Gibt es dort auch solche Trennungen?
Nein,
in
Paraguay gibt es so etwas nicht. Die Punk Szene ist nicht gross oder
verbreitet und hat nie die Grenze ein Sub-Stils des Rocks zu sein
überschritten. Daher tritt diese Trennung bei uns nicht auf,
selbst wenn es hier Punkbands gibt, deren Mitglieder aus der
Mittelklasse kommen – diese Unterschiede werden hier einfach
nicht betont. Ich denke, wenn Punkrock in Paraguay massiver auftreten
wird, dann werden solche sozialen Unterschiede eine Rolle spielen. Aber
auch ideologische und andersartige Trennungen wird es geben. Doch
bisher verbindet uns einfach die Liebe zu dieser Musik.
Ich
habe auch gesehen, dass die Szene in Anarchopunks und Drunkpunks
geteilt ist? Wie ist es in Paraguay? Und was hälst du davon?
Wie
gesagt,
solche Trennung gibt es bei uns nicht. Ich denke solche Abgrenzungen
gibt es eher auf die ganze Musik bezogen: Musik zum nachdenken und
Musik zum feiern.
Ihr
habt eure CDs selbst herausgebracht.

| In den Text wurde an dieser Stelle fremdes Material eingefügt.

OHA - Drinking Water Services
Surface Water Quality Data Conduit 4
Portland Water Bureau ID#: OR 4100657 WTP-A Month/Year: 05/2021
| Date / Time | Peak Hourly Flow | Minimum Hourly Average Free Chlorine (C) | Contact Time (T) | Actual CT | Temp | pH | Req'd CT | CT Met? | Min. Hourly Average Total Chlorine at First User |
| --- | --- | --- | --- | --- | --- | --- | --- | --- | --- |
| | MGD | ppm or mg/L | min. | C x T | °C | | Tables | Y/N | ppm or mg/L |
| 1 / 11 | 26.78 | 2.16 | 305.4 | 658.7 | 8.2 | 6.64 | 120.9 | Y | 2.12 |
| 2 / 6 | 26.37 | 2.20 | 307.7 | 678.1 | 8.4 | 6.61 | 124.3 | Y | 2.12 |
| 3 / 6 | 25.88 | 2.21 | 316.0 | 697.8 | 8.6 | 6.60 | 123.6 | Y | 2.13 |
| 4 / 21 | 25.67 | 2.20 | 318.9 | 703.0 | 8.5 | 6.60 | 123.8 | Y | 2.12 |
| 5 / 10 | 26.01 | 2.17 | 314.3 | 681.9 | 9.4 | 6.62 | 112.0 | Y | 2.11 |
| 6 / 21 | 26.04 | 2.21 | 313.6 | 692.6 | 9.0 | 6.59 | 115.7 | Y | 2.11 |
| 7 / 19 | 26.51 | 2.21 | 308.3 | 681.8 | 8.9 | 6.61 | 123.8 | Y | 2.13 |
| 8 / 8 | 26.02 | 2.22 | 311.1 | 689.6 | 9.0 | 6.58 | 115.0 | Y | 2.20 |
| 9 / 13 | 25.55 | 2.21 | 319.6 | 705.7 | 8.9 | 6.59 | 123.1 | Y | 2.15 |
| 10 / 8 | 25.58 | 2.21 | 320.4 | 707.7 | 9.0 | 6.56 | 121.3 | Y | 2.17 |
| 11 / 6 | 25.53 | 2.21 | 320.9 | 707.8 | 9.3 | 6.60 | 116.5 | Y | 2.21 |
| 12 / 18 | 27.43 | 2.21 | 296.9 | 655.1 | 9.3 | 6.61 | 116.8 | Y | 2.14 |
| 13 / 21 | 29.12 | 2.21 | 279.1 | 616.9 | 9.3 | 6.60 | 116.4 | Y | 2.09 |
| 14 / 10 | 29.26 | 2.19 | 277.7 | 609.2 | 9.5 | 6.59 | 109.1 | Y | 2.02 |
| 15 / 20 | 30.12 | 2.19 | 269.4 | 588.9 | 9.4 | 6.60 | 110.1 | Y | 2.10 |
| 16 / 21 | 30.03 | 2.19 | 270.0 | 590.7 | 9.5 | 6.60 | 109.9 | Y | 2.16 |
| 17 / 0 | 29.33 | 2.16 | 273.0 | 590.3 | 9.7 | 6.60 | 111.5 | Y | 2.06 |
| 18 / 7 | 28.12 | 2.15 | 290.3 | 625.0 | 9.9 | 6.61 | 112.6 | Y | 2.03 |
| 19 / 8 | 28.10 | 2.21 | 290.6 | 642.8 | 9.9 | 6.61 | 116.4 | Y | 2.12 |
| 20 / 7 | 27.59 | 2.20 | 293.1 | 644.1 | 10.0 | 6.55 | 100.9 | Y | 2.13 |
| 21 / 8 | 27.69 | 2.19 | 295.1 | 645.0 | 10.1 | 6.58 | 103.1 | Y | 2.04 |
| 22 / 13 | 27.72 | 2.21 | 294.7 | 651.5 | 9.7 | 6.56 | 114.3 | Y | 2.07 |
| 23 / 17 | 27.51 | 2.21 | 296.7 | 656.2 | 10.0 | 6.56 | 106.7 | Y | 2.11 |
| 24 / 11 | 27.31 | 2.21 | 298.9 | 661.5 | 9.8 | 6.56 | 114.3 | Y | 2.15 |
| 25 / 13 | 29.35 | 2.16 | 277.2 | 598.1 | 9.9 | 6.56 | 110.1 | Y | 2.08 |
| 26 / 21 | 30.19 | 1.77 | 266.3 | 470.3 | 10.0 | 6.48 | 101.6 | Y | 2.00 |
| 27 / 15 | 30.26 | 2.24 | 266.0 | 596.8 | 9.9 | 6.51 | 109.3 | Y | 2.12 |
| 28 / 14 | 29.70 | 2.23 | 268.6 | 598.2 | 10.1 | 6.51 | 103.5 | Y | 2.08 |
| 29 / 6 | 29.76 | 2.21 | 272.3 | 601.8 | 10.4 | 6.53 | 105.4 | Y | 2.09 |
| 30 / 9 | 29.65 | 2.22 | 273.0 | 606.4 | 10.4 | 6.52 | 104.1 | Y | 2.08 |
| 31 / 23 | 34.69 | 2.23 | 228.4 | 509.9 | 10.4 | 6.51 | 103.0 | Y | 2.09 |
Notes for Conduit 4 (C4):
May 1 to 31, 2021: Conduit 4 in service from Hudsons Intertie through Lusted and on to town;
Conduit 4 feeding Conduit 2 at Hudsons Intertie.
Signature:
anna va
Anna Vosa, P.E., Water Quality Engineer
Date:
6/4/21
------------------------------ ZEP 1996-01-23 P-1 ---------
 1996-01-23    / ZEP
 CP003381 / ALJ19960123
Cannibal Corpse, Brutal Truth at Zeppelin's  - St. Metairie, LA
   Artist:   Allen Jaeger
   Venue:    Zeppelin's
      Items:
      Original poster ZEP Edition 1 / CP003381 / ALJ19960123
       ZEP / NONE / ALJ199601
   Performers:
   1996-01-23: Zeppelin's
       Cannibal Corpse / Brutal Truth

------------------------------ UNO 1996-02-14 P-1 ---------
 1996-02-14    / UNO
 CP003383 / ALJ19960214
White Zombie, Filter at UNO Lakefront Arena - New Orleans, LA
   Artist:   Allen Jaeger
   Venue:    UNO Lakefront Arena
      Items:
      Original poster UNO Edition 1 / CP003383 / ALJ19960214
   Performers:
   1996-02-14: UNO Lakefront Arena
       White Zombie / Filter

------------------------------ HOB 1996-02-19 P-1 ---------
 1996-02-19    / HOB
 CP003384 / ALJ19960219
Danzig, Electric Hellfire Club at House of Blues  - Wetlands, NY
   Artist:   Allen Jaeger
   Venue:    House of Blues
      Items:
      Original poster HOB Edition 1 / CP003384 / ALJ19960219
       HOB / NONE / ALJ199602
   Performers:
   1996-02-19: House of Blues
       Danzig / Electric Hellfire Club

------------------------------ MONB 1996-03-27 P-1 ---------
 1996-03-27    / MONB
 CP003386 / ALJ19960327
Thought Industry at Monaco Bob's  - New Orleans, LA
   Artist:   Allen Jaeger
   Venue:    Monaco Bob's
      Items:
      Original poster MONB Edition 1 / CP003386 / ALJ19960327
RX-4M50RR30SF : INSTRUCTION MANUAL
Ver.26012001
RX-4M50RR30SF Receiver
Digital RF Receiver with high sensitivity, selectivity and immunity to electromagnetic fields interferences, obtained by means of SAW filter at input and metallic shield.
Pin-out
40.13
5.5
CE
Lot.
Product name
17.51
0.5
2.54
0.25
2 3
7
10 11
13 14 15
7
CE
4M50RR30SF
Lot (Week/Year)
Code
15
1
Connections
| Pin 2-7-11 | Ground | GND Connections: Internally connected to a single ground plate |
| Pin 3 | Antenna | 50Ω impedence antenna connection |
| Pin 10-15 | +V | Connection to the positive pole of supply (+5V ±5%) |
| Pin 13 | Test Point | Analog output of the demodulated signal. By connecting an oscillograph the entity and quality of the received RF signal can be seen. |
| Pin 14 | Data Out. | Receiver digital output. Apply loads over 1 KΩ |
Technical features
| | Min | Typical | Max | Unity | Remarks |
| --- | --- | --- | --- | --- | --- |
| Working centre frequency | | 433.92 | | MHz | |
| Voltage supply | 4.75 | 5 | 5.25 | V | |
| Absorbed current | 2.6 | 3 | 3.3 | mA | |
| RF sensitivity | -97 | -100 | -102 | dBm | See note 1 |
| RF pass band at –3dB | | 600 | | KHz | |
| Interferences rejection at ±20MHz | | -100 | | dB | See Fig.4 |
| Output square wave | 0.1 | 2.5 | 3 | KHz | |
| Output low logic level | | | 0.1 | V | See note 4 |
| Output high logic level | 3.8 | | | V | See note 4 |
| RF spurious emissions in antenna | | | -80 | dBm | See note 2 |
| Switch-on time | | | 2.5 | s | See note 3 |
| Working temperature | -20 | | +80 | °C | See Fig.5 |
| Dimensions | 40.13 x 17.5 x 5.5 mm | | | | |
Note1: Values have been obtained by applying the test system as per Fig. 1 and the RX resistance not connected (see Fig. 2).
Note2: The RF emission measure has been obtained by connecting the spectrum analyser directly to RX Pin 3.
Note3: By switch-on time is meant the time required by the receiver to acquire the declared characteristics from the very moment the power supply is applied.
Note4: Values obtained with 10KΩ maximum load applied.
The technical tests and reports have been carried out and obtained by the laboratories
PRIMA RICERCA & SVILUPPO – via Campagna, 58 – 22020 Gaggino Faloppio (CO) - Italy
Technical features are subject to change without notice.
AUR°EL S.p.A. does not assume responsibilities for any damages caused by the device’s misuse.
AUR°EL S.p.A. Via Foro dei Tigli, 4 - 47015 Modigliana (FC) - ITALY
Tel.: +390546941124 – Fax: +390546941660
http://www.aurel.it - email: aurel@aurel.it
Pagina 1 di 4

Gibt es keine Labels in Paraguay,
die euch unterstützen würden?
Es
gibt keine
Aufnahmestudios, welche irgendwie auf Punk spezialisiert ist
–
nur für Rock im Allgemeinen. Unsere erste CD haben wir im IODI
Studio aufgenommen, die zweite im LIMBO.
Ihr
habt im Jahr 2000 mit den TOTEN HOSEN zusammen gespielt. Wusstet ihr,
dass sie in Deutschland richtige Rockstars sind? Wie hat sich die Band
verhalten? Hatte ihr irgendwie Kontakt zu ihnen?
Wir
wussten
schon ungefähr, dass die Band in Deutschland einen Rockstars
Status hat, selbst wenn wir nur spärliche Informationen
über
Rockmusik erhalten die nicht Englisch oder Amerikanisch ist. Das
Konzert mit den TOTEN HOSEN war für uns keine besonders tolle
Angelegenheit, da wir von den Leuten, die das Konzert organisiert
hatten, betrogen wurden. Die Leute von FM Rock&Pop, waren
diejenigen die uns und ANTITHESIS als Support für die TOTEN
HOSEN
einluden. Als wir an dem Abend am Veranstaltungsort ankamen sahen wir
die Türme von Verstärkern, Boxen, Equipment und
Instrumente
der Deutschen. Wir dachten natürlich, dass wir über
diese
Anlage spielen werden, doch knappe zwei Stunden vor dem Konzert sagte
man uns dann, dass wir die MARSHALLS nicht benutzen dürften.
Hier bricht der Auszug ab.